(Raw data begins)

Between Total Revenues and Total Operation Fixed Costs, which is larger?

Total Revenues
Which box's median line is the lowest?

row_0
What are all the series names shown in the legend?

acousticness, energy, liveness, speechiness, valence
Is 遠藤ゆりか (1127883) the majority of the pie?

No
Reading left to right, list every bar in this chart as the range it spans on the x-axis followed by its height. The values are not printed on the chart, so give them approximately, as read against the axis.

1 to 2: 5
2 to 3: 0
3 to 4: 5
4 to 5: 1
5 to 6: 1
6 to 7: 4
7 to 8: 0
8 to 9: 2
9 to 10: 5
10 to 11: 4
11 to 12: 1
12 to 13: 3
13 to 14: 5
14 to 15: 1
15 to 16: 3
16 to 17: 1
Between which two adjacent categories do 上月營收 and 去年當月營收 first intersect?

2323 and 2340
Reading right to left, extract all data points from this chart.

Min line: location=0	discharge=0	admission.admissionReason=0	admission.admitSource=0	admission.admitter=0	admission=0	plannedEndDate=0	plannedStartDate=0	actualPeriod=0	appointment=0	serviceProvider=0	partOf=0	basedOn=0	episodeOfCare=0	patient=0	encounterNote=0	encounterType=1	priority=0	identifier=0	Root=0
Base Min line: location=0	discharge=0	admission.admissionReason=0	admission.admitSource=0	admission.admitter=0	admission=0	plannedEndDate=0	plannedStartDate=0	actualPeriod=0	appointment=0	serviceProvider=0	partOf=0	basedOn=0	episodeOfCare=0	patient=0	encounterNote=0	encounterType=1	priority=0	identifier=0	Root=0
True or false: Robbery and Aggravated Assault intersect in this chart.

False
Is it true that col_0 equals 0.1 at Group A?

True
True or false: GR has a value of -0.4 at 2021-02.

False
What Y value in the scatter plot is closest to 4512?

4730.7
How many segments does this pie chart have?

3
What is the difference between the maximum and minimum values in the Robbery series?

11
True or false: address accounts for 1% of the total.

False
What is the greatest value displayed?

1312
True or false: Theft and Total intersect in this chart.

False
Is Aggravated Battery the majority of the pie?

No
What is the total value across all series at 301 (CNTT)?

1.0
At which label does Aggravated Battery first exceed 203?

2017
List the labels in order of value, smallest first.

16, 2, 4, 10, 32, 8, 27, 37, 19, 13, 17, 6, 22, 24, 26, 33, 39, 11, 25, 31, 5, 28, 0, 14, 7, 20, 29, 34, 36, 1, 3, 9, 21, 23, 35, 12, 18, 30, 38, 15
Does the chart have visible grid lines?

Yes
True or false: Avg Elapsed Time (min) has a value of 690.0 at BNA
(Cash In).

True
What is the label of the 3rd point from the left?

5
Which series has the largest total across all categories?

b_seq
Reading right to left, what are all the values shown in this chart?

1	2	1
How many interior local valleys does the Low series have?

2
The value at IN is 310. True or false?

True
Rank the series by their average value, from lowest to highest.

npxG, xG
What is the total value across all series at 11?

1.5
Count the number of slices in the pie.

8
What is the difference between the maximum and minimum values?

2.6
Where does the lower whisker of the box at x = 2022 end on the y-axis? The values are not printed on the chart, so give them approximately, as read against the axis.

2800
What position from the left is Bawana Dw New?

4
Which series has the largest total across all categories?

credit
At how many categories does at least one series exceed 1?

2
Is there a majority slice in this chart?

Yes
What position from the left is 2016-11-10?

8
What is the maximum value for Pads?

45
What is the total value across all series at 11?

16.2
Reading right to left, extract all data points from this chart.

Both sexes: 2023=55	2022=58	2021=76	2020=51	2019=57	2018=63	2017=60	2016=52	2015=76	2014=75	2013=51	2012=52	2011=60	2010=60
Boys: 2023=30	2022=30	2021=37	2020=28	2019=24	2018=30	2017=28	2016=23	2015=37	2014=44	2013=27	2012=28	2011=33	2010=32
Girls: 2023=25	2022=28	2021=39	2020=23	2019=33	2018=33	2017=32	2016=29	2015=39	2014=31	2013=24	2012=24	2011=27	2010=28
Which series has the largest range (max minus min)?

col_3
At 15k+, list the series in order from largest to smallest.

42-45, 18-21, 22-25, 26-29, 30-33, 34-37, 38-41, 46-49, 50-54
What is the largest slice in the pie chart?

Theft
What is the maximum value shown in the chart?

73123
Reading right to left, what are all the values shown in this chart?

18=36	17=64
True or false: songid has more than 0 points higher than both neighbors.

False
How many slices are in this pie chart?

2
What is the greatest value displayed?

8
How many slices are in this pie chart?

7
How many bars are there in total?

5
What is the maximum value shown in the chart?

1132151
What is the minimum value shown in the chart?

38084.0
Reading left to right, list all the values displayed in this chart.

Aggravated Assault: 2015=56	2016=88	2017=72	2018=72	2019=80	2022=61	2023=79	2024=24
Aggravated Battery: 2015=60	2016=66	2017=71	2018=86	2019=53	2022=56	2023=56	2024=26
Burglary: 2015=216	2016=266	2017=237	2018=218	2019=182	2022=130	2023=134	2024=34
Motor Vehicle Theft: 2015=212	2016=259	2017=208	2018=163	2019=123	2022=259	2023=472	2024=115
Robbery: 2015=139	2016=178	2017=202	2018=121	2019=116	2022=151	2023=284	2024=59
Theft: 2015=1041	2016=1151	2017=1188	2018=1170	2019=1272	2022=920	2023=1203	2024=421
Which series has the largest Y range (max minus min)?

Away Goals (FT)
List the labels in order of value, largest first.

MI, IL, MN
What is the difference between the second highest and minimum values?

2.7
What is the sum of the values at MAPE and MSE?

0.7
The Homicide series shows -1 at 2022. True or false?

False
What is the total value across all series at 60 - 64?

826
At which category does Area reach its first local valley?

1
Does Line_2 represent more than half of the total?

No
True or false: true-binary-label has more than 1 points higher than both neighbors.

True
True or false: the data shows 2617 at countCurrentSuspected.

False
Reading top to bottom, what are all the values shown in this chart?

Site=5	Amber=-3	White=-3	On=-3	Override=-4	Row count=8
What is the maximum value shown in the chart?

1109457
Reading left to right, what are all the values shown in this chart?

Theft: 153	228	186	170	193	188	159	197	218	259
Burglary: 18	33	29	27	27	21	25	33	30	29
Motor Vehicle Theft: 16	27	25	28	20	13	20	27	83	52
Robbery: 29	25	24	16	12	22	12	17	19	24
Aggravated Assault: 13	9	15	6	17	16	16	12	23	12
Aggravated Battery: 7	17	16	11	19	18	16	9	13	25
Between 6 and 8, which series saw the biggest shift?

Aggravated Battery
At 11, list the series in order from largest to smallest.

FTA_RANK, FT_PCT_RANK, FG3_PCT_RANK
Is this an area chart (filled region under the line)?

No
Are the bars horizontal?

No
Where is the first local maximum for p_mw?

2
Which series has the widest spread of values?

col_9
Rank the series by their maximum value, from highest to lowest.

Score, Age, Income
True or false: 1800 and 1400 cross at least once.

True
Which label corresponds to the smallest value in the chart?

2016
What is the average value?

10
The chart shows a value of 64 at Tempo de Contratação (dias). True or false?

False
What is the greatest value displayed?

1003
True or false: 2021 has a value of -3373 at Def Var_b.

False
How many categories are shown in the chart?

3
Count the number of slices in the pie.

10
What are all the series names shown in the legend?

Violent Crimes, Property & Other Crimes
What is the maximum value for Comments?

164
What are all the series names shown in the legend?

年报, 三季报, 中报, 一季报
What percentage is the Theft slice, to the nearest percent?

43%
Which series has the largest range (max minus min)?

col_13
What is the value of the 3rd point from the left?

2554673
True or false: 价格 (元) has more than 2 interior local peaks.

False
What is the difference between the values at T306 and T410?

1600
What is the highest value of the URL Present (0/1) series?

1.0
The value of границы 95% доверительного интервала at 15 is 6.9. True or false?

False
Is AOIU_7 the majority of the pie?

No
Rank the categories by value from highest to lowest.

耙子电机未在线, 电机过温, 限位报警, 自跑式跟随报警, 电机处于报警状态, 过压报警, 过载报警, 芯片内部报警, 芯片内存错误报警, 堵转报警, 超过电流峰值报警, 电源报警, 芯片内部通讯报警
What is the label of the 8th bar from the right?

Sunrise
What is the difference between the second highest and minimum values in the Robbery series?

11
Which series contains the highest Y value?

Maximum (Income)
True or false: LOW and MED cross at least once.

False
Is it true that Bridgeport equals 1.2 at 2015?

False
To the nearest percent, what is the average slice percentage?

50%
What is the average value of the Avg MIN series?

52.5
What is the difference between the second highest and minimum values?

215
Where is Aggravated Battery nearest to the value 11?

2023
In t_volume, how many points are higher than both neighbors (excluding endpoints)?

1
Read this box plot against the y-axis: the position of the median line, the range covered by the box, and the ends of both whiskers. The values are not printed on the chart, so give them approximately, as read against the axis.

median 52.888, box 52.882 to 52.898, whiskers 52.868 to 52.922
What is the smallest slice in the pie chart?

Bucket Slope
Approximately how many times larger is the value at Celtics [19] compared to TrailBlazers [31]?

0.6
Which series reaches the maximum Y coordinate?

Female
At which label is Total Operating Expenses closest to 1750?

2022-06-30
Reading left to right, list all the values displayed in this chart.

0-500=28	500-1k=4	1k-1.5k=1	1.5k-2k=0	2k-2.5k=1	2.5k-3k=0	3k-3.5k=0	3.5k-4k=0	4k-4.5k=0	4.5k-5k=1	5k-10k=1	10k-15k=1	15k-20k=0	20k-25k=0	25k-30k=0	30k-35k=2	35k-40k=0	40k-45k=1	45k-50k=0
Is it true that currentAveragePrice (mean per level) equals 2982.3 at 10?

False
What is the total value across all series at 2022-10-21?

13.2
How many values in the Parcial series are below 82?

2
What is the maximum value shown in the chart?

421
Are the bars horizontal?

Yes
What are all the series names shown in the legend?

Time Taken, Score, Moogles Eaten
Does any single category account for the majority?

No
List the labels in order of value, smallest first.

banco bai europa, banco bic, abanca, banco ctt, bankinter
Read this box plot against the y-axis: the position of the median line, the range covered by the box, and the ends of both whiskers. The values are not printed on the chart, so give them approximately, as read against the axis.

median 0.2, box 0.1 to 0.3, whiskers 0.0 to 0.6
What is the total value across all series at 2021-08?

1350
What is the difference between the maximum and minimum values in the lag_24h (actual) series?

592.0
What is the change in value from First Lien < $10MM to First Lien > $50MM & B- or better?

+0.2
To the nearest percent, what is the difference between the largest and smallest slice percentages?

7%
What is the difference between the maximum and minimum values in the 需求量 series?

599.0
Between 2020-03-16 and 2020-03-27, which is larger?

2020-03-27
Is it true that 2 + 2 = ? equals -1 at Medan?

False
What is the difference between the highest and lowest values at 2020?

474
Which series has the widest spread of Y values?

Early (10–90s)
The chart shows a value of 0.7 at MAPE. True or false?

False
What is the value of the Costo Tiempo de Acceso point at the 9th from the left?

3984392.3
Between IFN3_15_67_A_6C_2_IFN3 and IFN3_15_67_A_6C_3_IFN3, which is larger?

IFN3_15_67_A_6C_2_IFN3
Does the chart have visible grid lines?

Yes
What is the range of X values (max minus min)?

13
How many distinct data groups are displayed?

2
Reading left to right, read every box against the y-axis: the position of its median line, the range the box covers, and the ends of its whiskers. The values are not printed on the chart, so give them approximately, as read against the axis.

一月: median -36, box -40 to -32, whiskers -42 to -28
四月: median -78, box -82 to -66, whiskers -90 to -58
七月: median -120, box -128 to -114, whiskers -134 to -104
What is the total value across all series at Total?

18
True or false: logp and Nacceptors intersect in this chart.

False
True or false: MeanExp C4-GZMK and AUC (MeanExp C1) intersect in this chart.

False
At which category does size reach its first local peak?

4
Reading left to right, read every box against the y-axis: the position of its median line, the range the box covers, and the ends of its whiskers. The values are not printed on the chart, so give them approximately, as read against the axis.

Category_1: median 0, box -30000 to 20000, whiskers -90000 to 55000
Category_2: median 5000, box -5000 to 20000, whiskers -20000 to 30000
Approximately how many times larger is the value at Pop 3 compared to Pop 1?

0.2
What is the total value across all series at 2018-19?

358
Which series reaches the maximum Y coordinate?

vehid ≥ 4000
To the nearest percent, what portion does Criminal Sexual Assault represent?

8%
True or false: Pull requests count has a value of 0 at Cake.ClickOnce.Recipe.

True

(Raw data ends)

**Exercise requirements**
From the first line of the source records through the line containing "True or false: GR", replace "intersect" with "cross" wherever it occurs, and reproduce those lines with no other changes.

**Response**
Between Total Revenues and Total Operation Fixed Costs, which is larger?

Total Revenues
Which box's median line is the lowest?

row_0
What are all the series names shown in the legend?

acousticness, energy, liveness, speechiness, valence
Is 遠藤ゆりか (1127883) the majority of the pie?

No
Reading left to right, list every bar in this chart as the range it spans on the x-axis followed by its height. The values are not printed on the chart, so give them approximately, as read against the axis.

1 to 2: 5
2 to 3: 0
3 to 4: 5
4 to 5: 1
5 to 6: 1
6 to 7: 4
7 to 8: 0
8 to 9: 2
9 to 10: 5
10 to 11: 4
11 to 12: 1
12 to 13: 3
13 to 14: 5
14 to 15: 1
15 to 16: 3
16 to 17: 1
Between which two adjacent categories do 上月營收 and 去年當月營收 first cross?

2323 and 2340
Reading right to left, extract all data points from this chart.

Min line: location=0	discharge=0	admission.admissionReason=0	admission.admitSource=0	admission.admitter=0	admission=0	plannedEndDate=0	plannedStartDate=0	actualPeriod=0	appointment=0	serviceProvider=0	partOf=0	basedOn=0	episodeOfCare=0	patient=0	encounterNote=0	encounterType=1	priority=0	identifier=0	Root=0
Base Min line: location=0	discharge=0	admission.admissionReason=0	admission.admitSource=0	admission.admitter=0	admission=0	plannedEndDate=0	plannedStartDate=0	actualPeriod=0	appointment=0	serviceProvider=0	partOf=0	basedOn=0	episodeOfCare=0	patient=0	encounterNote=0	encounterType=1	priority=0	identifier=0	Root=0
True or false: Robbery and Aggravated Assault cross in this chart.

False
Is it true that col_0 equals 0.1 at Group A?

True
True or false: GR has a value of -0.4 at 2021-02.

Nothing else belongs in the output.